The following discussion is an archived debate. Please do not modify it. To request review of this BRFA, please start a new section at Wikipedia:Bots/Noticeboard. The result of the discussion was

Denied.

PageLinkScraper

New to bots on Wikipedia? Read these primers!

Approval process – How this discussion works
Overview/Policy – What bots are/What they can (or can't) do
Dictionary – Explains bot-related jargon

Operator: ChintanP04 (talk · contribs · SUL · edit count · logs · page moves · block log · rights log · ANI search)

Time filed: 04:14, Monday, March 10, 2025 (UTC)

Function overview: This bot's only function is to crawl the wiki and extract page titles, page URLs, and all the outgoing links within a page.

Automatic, Supervised, or Manual: Automatic

Programming language(s): Python

Source code available: Will be made available upon request (or link to GitHub if applicable)

Links to relevant discussions (where appropriate):

Edit period(s): Continuous

Estimated number of pages affected: Thousands (depending on API rate limits and query depth)

Namespace(s): Mainspace (Articles)

Exclusion compliant (Yes/No): Yes

Adminbot (Yes/No): No

Function details: This bot will: - Query Wikipedia’s API to retrieve article titles in batches (up to 500 per request). - Fetch the full URL of each article. - Extract all internal links (outgoing links) from each article. - Store the data for further graph-based visualization or analysis.

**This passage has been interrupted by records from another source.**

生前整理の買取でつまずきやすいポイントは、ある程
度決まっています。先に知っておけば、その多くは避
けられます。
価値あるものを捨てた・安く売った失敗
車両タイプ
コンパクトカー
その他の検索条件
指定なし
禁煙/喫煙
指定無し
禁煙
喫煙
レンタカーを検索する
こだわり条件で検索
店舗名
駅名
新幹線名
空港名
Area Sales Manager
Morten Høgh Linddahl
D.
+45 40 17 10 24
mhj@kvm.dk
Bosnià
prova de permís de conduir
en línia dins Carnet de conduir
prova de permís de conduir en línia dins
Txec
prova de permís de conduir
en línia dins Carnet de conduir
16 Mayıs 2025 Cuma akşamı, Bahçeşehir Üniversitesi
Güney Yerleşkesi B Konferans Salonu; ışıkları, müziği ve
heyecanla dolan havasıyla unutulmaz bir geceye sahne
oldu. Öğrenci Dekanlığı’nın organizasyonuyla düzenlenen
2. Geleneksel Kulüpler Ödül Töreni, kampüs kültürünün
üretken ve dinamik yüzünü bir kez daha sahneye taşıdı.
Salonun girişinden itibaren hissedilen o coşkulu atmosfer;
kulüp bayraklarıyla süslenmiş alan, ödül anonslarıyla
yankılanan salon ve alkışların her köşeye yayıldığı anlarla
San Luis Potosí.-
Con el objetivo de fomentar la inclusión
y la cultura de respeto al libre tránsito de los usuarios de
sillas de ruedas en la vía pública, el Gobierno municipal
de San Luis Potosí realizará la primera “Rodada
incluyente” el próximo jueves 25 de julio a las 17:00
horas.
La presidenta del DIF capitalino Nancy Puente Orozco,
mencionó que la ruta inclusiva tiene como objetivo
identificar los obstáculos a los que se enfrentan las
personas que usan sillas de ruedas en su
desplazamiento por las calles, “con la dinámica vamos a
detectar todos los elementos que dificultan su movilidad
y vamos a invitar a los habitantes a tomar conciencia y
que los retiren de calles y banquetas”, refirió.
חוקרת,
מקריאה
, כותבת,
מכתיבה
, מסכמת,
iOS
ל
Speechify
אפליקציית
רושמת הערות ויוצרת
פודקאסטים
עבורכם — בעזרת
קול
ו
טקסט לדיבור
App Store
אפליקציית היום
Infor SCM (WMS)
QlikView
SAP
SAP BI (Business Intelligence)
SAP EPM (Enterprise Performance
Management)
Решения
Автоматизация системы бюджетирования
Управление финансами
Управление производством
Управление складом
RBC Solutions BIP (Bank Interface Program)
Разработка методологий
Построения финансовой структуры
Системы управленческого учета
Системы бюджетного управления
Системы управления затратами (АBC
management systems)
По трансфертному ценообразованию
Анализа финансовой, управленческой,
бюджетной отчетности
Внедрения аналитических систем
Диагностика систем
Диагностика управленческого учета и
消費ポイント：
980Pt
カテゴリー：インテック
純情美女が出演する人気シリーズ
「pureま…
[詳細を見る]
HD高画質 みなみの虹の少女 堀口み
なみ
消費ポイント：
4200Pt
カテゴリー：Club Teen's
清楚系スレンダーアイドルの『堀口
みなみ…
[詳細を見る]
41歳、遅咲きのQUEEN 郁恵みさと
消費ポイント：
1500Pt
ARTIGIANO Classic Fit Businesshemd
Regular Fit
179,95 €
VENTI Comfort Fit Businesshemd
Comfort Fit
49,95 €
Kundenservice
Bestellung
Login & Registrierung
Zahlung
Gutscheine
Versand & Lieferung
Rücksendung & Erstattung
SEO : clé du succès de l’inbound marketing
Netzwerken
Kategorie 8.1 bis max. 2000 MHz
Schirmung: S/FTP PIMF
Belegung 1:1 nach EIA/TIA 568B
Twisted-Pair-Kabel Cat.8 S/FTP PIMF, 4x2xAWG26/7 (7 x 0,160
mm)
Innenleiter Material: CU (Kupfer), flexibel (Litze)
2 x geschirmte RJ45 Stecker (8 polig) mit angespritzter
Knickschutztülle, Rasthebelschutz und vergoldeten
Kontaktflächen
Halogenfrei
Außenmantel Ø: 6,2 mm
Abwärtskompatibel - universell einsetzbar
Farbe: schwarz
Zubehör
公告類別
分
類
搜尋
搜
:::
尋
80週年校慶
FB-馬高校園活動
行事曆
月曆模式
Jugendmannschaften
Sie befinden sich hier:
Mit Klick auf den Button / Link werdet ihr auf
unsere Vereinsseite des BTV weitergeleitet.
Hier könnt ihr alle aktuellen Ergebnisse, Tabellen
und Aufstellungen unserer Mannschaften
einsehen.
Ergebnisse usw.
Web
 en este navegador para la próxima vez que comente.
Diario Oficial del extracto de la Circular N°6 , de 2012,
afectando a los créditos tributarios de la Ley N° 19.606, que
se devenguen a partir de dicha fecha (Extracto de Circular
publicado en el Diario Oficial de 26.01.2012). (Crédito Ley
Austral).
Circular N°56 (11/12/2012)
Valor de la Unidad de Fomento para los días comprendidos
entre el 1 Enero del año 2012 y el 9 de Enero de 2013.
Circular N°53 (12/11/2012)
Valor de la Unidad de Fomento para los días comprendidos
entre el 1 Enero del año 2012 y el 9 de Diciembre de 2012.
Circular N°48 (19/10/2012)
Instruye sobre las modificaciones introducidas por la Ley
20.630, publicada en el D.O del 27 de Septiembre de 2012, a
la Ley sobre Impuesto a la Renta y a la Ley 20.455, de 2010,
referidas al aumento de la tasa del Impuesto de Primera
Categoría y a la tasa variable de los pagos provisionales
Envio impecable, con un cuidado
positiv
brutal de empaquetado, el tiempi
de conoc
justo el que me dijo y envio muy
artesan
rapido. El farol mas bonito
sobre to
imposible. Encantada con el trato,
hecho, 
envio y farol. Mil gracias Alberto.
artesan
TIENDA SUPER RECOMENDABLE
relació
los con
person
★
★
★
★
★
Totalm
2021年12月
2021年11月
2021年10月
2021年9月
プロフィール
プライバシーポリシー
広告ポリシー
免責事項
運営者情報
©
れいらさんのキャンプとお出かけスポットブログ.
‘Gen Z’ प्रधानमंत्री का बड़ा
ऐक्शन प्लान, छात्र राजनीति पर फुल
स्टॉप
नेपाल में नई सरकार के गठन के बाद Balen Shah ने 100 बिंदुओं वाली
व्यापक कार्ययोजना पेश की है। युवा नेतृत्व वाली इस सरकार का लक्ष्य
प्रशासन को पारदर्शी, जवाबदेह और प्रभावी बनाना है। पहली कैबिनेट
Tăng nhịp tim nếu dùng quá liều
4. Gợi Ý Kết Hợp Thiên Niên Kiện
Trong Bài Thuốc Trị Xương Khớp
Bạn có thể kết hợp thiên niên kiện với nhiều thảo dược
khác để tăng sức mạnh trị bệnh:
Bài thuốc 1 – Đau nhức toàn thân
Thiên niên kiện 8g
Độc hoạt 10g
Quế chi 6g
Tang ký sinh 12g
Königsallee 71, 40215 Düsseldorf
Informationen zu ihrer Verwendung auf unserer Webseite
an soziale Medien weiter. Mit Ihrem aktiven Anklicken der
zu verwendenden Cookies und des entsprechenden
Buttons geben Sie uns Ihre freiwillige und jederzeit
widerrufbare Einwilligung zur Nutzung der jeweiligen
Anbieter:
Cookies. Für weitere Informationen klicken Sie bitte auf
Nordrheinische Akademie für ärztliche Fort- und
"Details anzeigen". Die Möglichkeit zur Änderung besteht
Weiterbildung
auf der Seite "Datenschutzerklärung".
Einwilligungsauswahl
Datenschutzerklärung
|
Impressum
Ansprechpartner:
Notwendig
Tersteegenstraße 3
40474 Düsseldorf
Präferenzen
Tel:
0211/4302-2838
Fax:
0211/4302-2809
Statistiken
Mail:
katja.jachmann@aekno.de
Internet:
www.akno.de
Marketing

The bot will **not** edit any Wikipedia pages. It will strictly read data and follow Wikipedia's API usage policies, including rate limiting to avoid excessive load on Wikipedia servers.

I realize I could try downloading the Wikipedia database but I specifically want to do this project via the http request method. If the process for the requests takes too long, I will do the database download method.

Discussion

Denied. WP:BOTNOTNOW. Please edit Wikipedia for a while to gain experience and understanding of our policies. Also, please note that the API is not the best method to do this, and bots are not allowed to download large amounts of content by requesting many individual pages. If you need such content, download the database dumps instead. – DreamRimmer (talk) 07:50, 10 March 2025 (UTC)[reply]

The above discussion is preserved as an archive of the debate. Please do not modify it. To request review of this BRFA, please start a new section at Wikipedia:Bots/Noticeboard.